It definitely is different than any other super hero genre movie I have ever seen. 'Revolt' is a good word to describe the feel as compared to the often soupy/loopy comics aimed at the younger market.

Should this have been made into a movie (Both the live action and The Complete Motion Comic)? I say yes, as long as they did it right. My only complaint of Watchmen TCMC is the narration.

Moore... what's up with him? I can understand that he's an artist and creative type so naturally he'd feel the printed copy is the only version people should see. The thing is and what I think he missed is that these two DVDs just made a *huge* audience aware of his work, and many of them will be hunting down the graphic novel and buying it. In that sense Moore should be happy that Zack Snyder was at the helm of the live action version because this could have been a royal mess if it was done by someone else. Imagine what the movie would have been like if Joel Schumacher did it! The only other person I think that could have pulled this off is Robert Rodriguez.

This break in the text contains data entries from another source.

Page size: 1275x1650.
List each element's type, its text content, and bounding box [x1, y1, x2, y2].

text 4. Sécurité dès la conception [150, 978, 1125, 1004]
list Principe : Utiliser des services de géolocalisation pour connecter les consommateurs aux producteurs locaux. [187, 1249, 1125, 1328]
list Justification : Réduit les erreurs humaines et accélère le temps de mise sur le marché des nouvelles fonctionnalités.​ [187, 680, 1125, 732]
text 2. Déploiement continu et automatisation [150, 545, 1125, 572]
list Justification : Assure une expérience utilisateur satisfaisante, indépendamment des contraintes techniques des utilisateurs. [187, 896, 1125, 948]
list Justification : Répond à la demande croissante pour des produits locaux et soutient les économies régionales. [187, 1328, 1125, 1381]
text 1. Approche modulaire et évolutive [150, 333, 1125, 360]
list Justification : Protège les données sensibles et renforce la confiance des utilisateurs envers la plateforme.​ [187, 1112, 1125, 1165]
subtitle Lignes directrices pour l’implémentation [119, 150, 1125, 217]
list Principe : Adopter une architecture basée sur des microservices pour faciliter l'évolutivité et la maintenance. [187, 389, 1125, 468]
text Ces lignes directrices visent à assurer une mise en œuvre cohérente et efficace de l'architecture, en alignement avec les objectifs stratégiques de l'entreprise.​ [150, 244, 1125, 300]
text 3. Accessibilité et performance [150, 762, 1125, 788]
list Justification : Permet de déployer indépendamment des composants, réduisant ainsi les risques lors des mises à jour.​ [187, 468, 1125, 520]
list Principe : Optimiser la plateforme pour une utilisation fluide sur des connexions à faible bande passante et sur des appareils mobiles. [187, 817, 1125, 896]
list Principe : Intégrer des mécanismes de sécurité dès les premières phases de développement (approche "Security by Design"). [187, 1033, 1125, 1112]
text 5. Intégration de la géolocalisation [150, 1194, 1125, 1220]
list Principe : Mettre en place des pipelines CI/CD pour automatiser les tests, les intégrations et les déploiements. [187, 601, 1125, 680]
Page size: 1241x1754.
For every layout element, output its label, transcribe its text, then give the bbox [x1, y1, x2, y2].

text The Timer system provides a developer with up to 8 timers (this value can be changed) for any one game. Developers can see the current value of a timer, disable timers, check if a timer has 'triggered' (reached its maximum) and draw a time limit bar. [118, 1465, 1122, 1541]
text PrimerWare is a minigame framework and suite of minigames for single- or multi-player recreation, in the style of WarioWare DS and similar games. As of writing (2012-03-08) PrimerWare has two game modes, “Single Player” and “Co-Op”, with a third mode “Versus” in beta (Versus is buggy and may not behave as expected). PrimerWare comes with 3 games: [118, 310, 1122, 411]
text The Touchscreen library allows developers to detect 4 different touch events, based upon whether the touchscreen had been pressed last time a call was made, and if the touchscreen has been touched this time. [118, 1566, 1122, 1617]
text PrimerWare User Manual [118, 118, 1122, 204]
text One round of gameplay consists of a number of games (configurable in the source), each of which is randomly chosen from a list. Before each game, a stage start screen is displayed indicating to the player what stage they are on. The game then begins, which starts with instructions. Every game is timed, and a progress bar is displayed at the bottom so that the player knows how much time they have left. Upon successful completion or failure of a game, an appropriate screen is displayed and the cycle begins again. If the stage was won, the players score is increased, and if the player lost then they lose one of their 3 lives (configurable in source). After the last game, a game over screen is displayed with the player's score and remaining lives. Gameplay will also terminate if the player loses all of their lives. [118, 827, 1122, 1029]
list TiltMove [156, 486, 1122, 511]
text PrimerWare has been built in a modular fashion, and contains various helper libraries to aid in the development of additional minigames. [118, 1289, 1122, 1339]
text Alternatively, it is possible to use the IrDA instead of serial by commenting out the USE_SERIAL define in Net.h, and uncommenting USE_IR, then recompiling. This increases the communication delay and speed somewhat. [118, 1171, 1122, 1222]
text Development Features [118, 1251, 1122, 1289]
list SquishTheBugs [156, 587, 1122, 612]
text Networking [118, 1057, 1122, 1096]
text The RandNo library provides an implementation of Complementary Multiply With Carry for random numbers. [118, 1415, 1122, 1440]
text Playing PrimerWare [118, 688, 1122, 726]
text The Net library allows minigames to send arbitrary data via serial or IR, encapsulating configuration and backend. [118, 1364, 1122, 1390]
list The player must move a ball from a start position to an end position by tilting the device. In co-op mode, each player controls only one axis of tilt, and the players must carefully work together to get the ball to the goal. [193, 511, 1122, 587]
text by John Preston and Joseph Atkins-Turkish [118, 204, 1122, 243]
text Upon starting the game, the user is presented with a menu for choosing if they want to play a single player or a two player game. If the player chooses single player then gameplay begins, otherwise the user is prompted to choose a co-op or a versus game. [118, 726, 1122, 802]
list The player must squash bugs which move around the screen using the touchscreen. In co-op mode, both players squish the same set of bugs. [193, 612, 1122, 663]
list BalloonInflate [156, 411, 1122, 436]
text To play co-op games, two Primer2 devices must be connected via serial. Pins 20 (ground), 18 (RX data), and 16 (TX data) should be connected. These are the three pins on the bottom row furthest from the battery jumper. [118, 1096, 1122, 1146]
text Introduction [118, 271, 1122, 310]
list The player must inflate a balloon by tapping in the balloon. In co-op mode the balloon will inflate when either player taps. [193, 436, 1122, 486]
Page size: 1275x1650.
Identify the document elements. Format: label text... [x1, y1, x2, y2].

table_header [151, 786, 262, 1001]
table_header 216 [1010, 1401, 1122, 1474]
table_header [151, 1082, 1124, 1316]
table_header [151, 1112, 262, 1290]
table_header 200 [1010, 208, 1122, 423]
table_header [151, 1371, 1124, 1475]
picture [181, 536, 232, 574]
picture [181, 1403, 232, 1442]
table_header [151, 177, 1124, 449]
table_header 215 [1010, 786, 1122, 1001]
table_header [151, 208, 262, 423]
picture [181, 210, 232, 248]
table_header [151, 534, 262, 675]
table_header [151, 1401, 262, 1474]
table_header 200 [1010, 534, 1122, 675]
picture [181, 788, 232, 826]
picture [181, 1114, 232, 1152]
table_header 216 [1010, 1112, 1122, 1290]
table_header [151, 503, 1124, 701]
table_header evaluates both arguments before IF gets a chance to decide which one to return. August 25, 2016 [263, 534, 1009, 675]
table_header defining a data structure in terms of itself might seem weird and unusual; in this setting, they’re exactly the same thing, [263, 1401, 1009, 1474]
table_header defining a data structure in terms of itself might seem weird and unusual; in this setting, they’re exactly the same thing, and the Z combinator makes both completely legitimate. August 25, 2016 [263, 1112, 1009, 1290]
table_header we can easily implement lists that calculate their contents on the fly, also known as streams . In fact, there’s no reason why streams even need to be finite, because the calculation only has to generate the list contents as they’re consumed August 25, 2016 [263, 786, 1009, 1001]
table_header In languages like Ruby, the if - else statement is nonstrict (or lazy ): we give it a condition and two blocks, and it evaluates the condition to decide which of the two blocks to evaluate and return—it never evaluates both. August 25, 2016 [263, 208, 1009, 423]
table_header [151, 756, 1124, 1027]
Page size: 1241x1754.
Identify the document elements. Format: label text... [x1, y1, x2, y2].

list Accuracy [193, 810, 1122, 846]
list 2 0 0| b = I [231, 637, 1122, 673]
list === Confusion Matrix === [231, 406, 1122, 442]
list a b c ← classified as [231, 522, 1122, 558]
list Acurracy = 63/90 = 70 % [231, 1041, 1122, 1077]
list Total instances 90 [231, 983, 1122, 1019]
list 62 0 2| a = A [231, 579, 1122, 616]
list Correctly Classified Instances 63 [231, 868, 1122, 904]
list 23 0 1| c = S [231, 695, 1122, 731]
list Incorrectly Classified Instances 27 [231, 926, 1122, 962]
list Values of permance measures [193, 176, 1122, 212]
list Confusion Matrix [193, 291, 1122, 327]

Without the live action version, it's doubtful that Watchmen TCMC would have been released. Even if it was, it's likely most people wouldn't know what it was and again if not for the live action version I feel TCMC would be passed over.


----------



## Wayde (Jun 5, 2006)

*Re: Watchmen The Complete Motion Comic on Bluray*

Funny thing about Moore. I've followed his career for some time now. I respect the out of his work and even his very unique persona. I'm sure he's probably kinda a dick as far as having to work "with" him. He seems very uninterested in how his work is perceived. Which I respect but will also respectfully leave him alone and just be another person that goes oh... it was written by Alan Moore eh? I'll have to take a look.


----------